Your task is to copy the lines from the line containing "framed print: present" through the end of the listing below, both included, without any pictures.

======== Records supplied ========

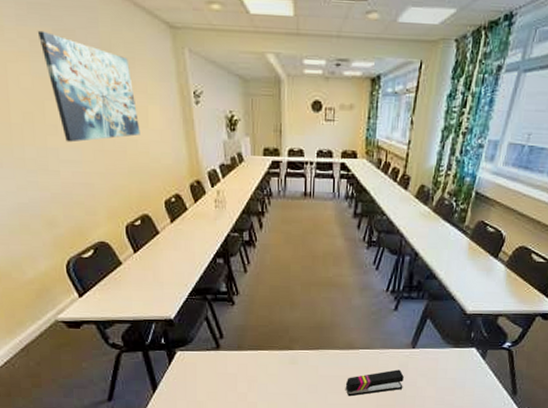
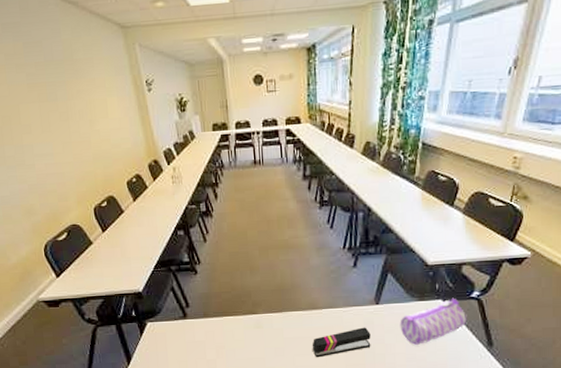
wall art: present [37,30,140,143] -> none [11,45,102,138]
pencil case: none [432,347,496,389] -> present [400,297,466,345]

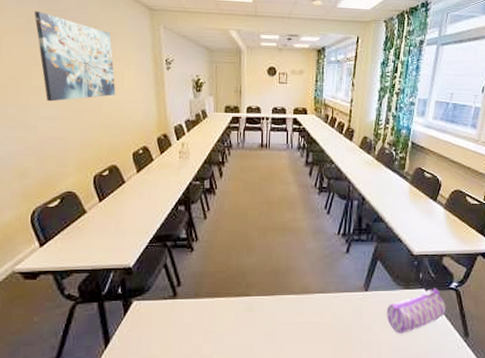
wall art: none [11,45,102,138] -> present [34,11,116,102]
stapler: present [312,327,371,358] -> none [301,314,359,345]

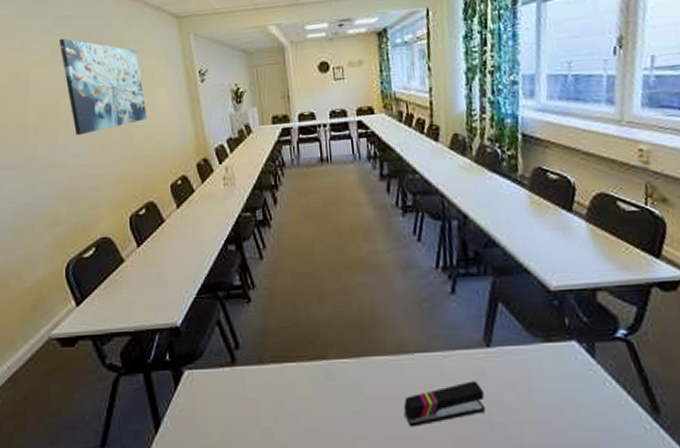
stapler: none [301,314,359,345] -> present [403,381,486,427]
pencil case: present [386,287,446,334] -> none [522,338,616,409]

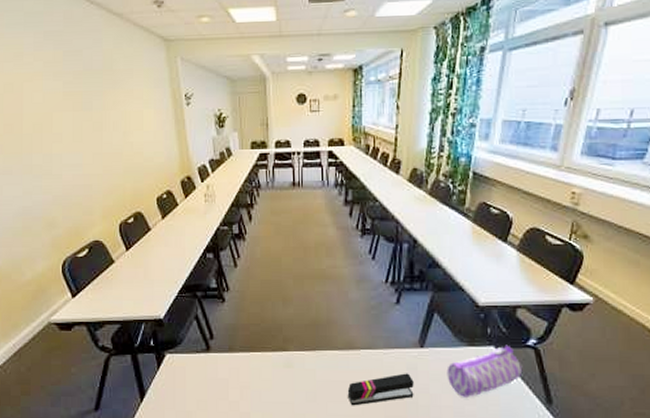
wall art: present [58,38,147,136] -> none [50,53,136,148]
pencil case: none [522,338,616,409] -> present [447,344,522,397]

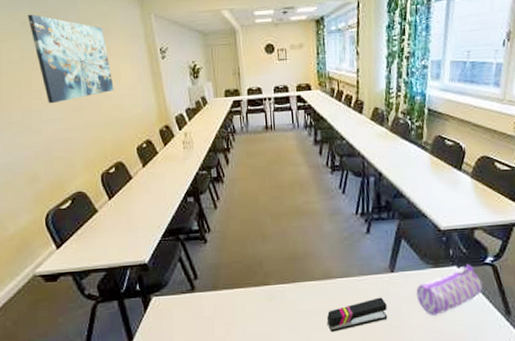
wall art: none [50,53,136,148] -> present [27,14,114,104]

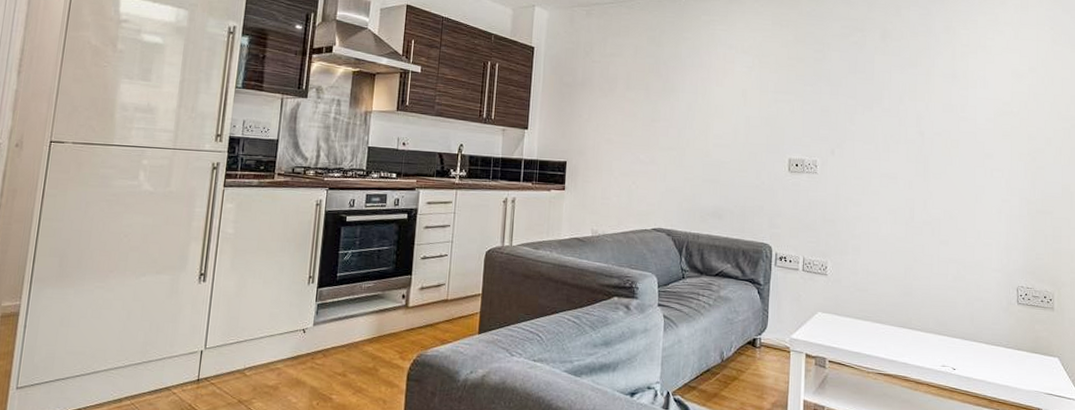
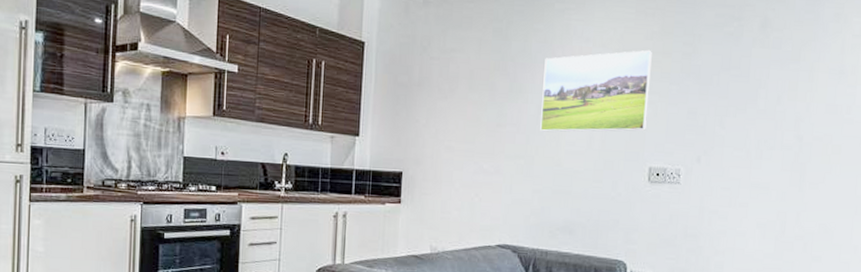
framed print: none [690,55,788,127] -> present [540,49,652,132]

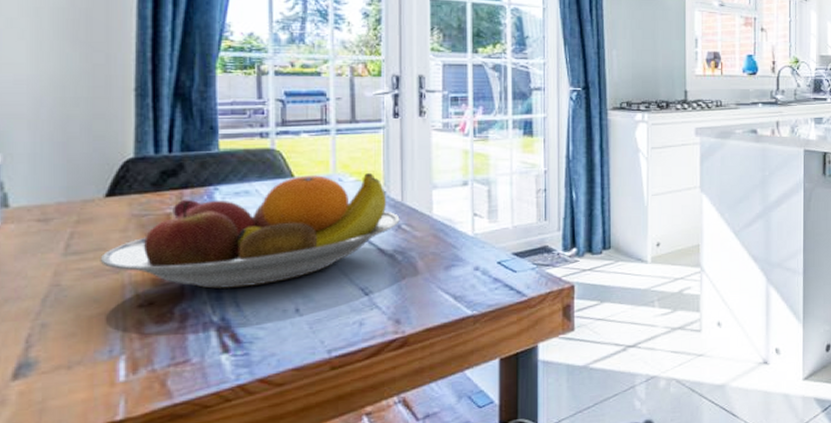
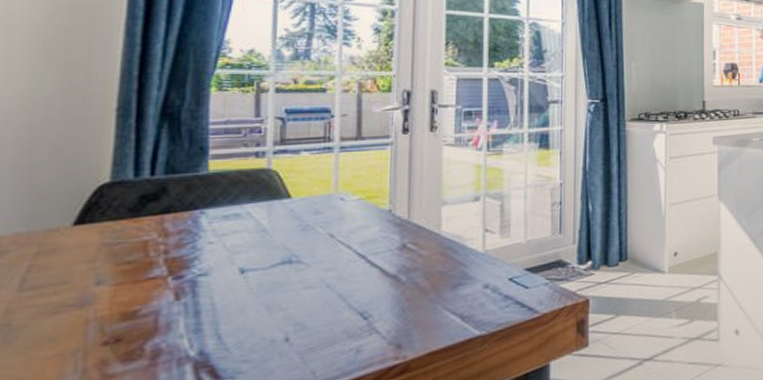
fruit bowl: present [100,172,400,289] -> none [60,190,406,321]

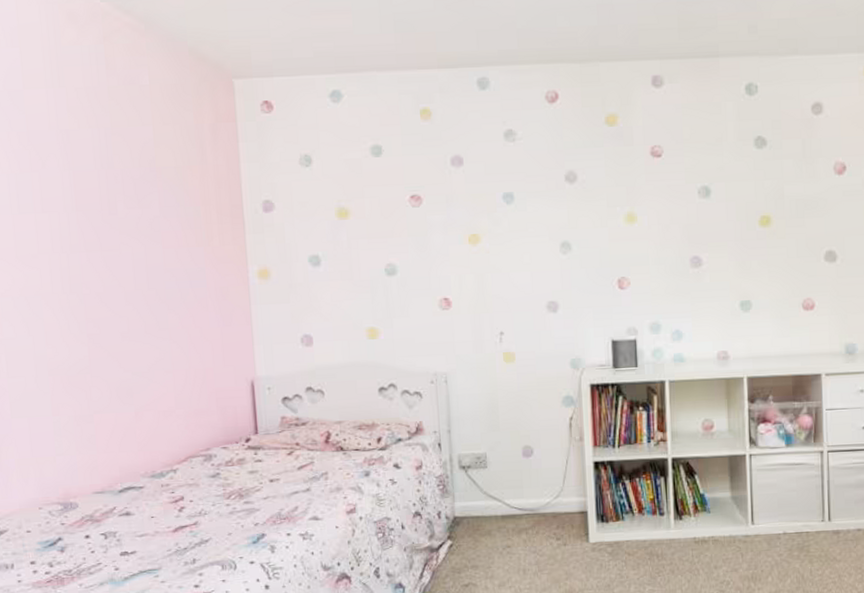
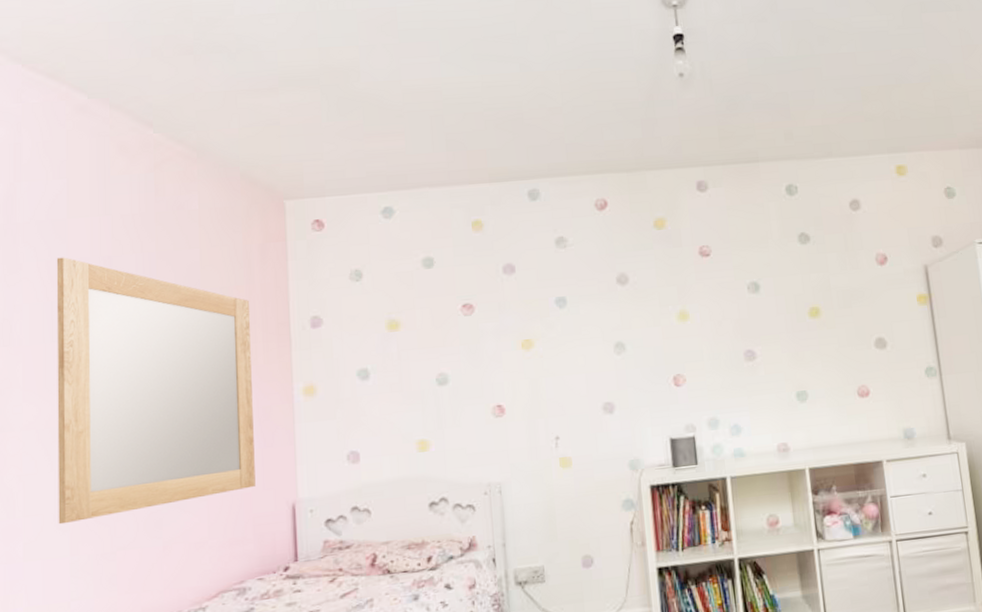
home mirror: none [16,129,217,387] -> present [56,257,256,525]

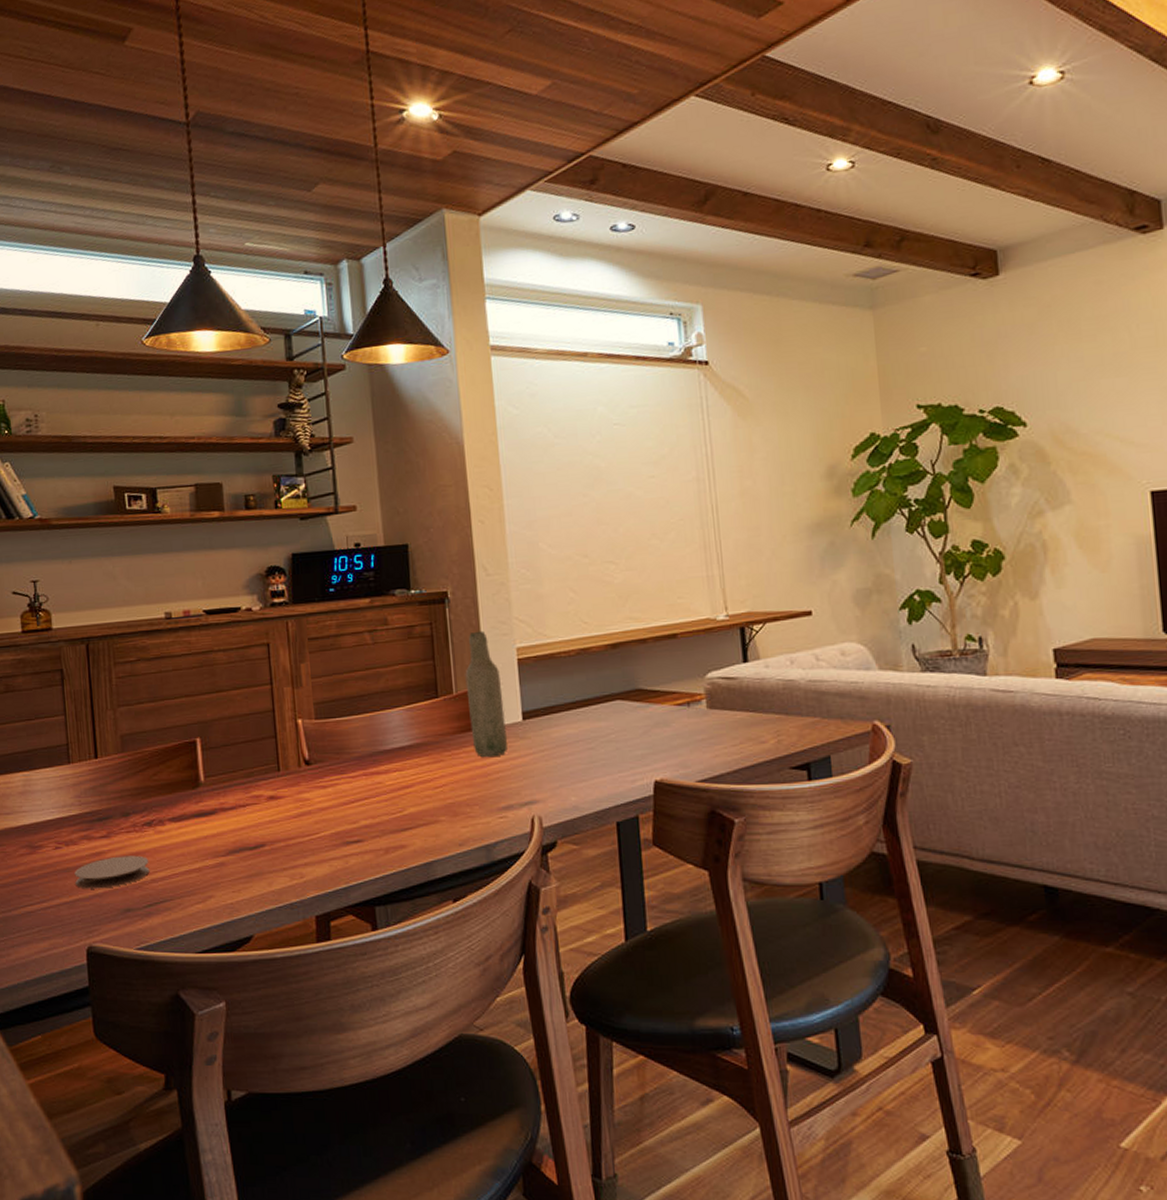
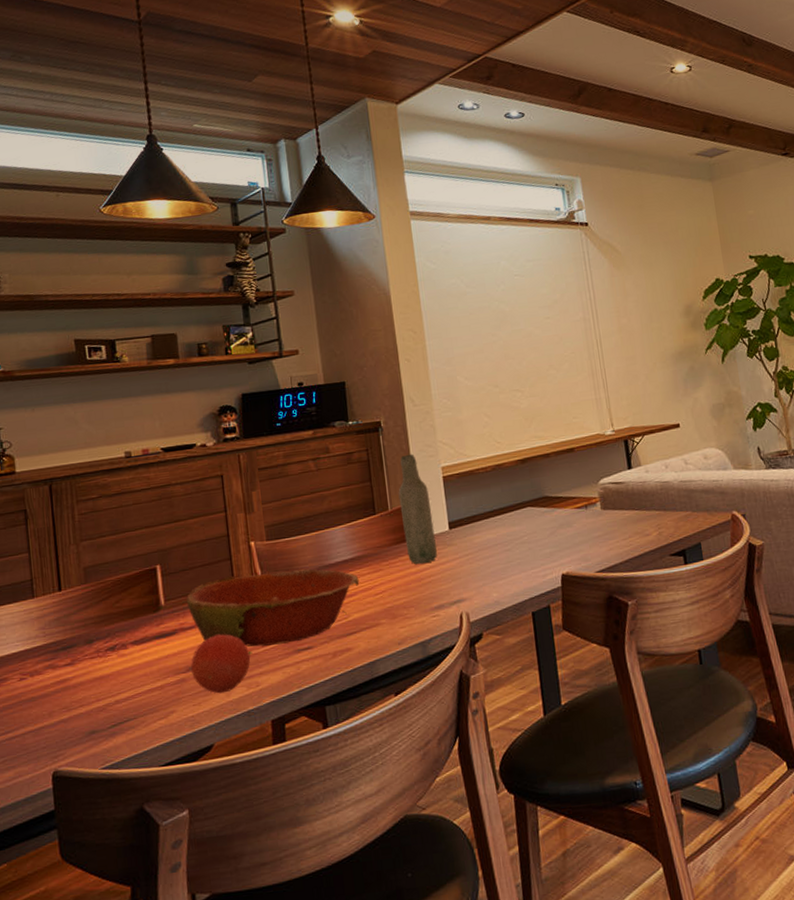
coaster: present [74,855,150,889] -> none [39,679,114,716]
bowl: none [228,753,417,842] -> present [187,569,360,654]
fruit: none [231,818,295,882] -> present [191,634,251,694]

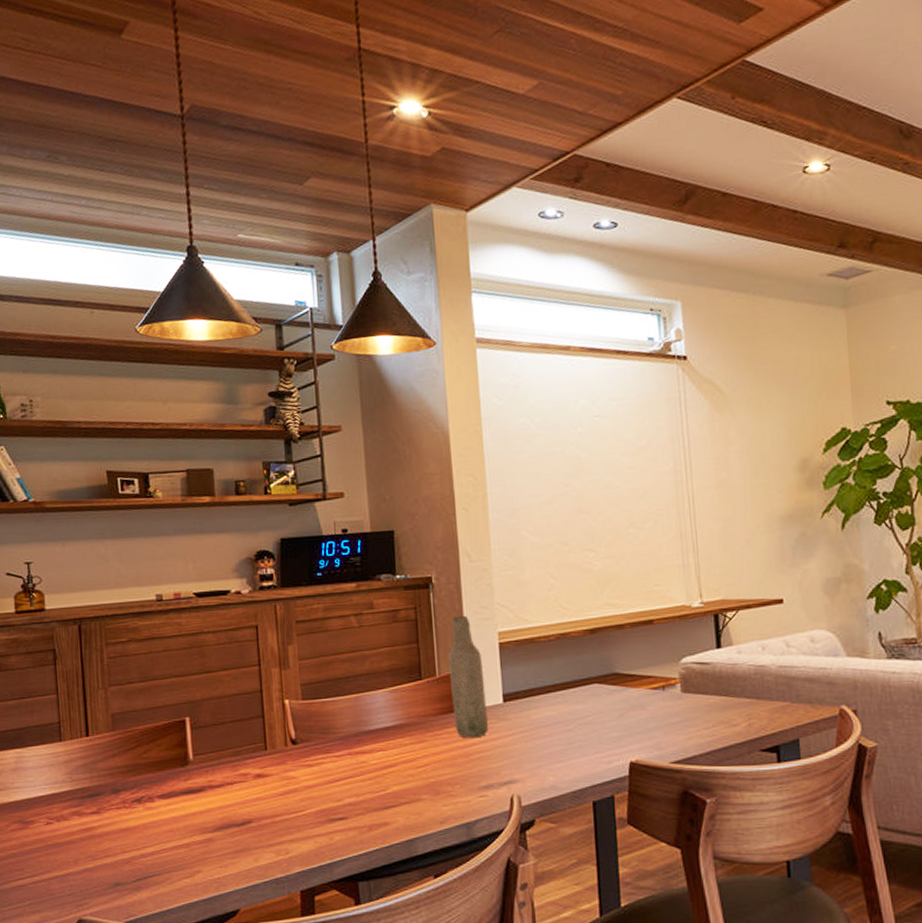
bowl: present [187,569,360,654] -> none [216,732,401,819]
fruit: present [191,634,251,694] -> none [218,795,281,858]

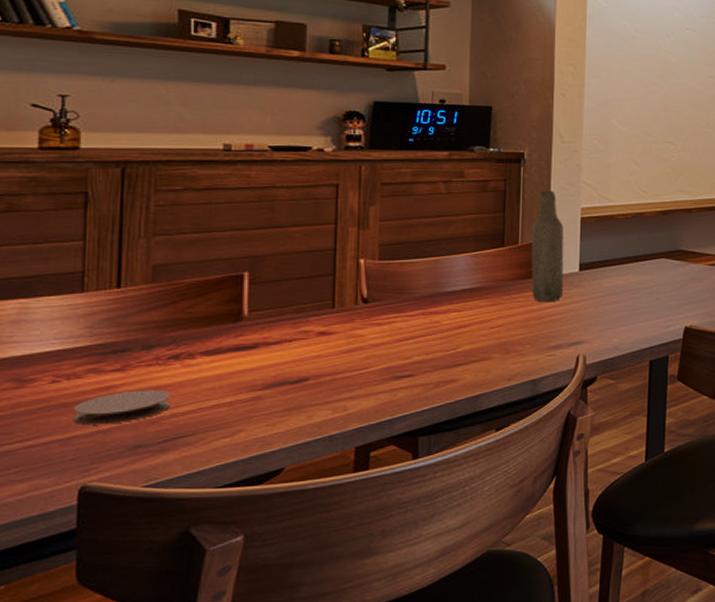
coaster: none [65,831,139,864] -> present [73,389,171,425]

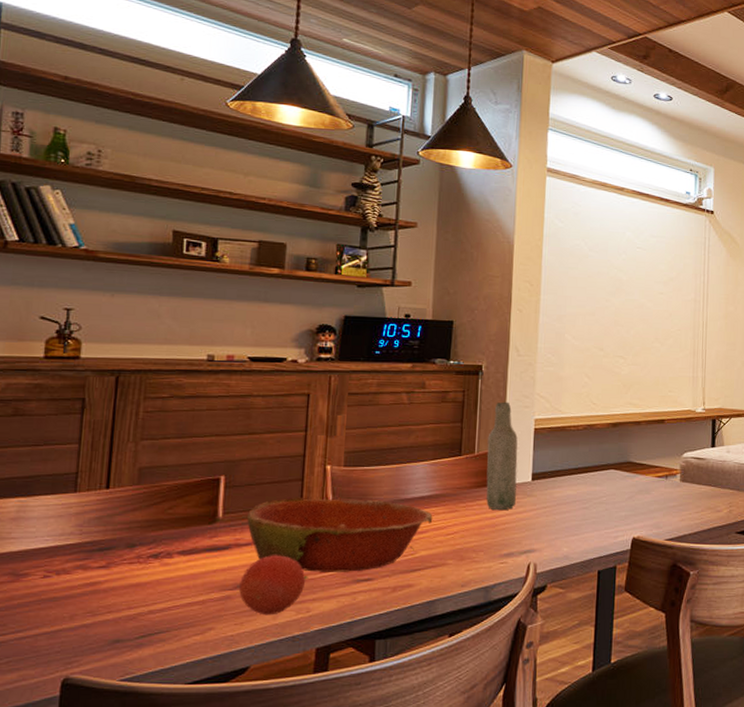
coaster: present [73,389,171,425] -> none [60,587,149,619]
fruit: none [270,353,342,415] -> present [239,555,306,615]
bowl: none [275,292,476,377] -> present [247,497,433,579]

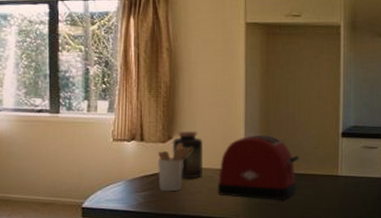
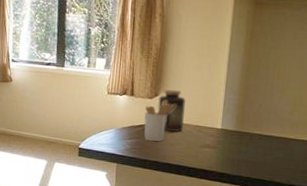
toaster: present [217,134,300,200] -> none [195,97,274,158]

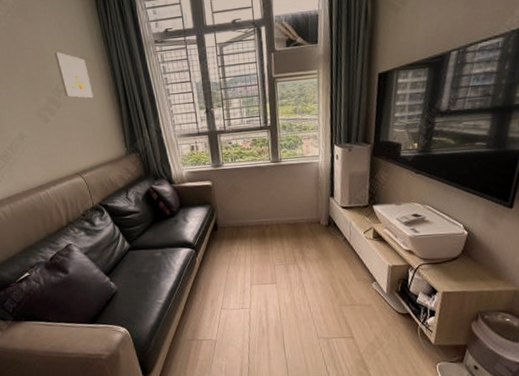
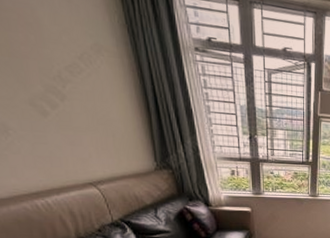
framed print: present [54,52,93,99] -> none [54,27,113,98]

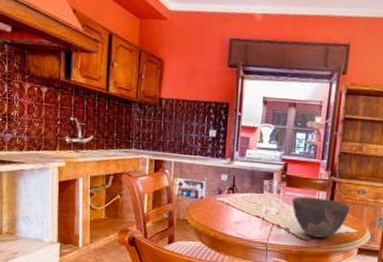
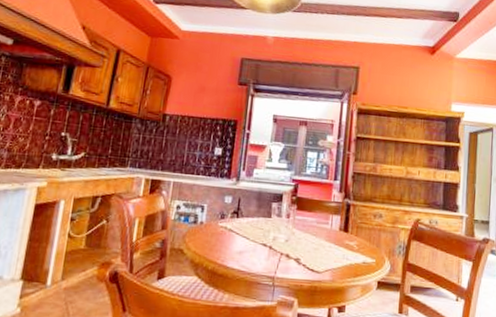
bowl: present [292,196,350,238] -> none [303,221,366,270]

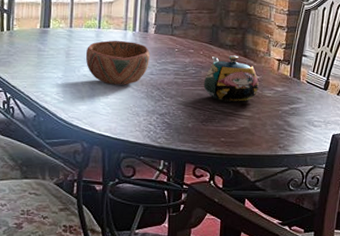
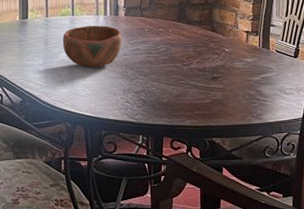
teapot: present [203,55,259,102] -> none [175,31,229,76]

========

* **Result**
framed print: present [54,52,93,99] -> none [54,27,113,98]

bowl: present [292,196,350,238] -> none [303,221,366,270]

teapot: present [203,55,259,102] -> none [175,31,229,76]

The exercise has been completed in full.